When CCK released the report last November, Safaricom protested at the method it had used to assess their products.

Ms Ruto said their internal tests, which are approved by the International Telecommunications Union, showed the company met six of the eight CCK parameters.

But CCK, which granted Safaricom three scores insisted the survey was a true representation of the situation and that it was conducted independently according to global best practices.

CCK chief executive officer, Charles Njoroge, warned the affected mobile phone companies that if they did not improve their services, they risked fines or having their licences revoked.

Airtel’s stand

Airtel, which was declared the best performer having met seven of the eight parameters unequivocally defended the findings saying they reflected the truth.

“We respect the role of CCK first as a regulator and second as an independent intermediary between all players.

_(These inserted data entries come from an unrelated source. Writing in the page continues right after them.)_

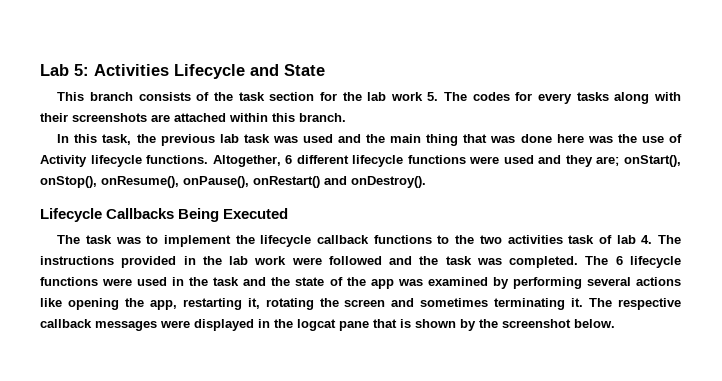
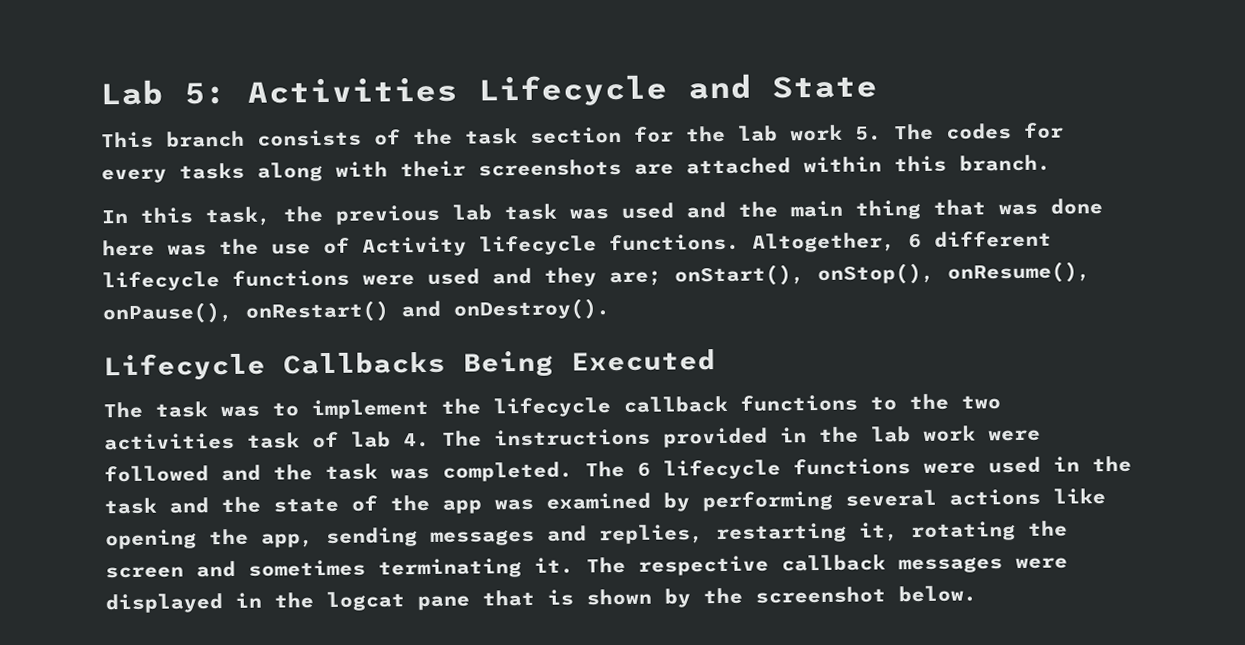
(177, 305) none -> [326,524,704,548] sending messages and replies,

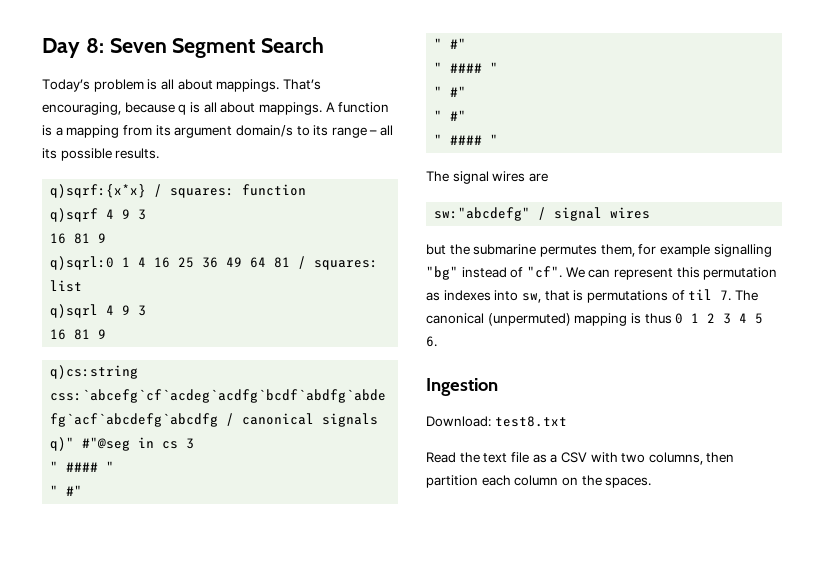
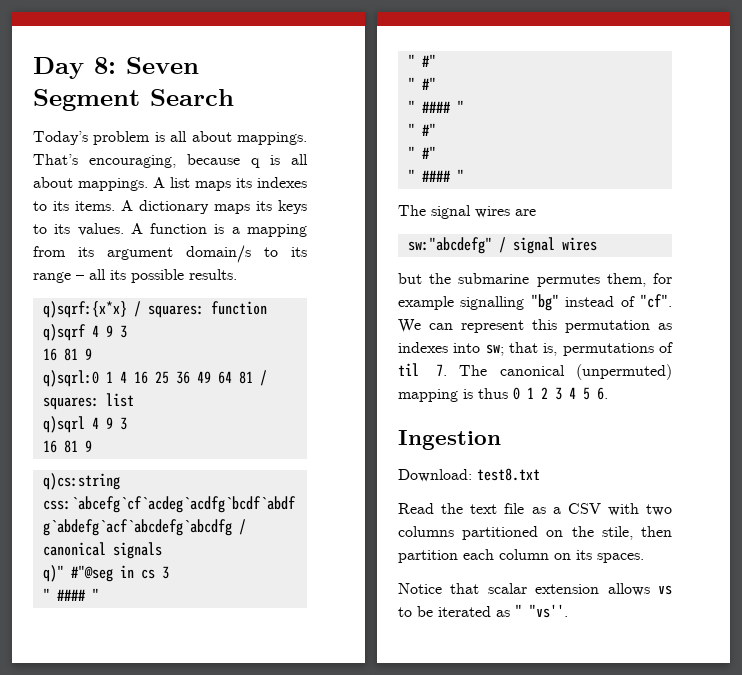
(335, 107) none -> [170,177,307,191] [33,200,307,214] [33,223,143,236] list maps its indexes to its items. A dictionary maps its keys to its values. A
[521,290,584,303] sw, that is -> [485,342,558,356] sw; that is,
[648,452,703,465] columns, -> [398,526,633,540] columns partitioned on the stile,
[581,475,602,486] the -> [576,550,592,560] its
(652, 482) none -> [398,583,672,596] [398,604,568,618] // Notice that scalar extension allows vs to be iterated as " "vs''.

We have no reason to counter the scorecard especially since it is based on genuine feedback from customers,” said Rene Meza, the managing director of Airtel Kenya. “We believe the study was conducted professionally.”

He said the score was as a result of the company’s “single-minded focus on delivery of relevant and innovative mobile solutions to help our customers overcome their daily challenges.”

The CCK report analysed the services of the phone operators using eight parameters: Completed calls; Call setup success rates; Dropped calls; Blocked calls; Speech quality; Handover success rate; Call set up time, and Signal strength.

Among the parameters Safaricom failed to meet is that of the quality of speech through its network.

Essar Telkom, operating the Yu network, though second with four points, was still far from Airtel which passed with 87.5 per cent of the parameters.

Interestingly, all the four operators — Safaricom, Airtel, YU, and Orange — failed in the Completed calls category.  

This could raise concerns about the willingness of the companies to provide services which are commensurate with the charges on their consumers.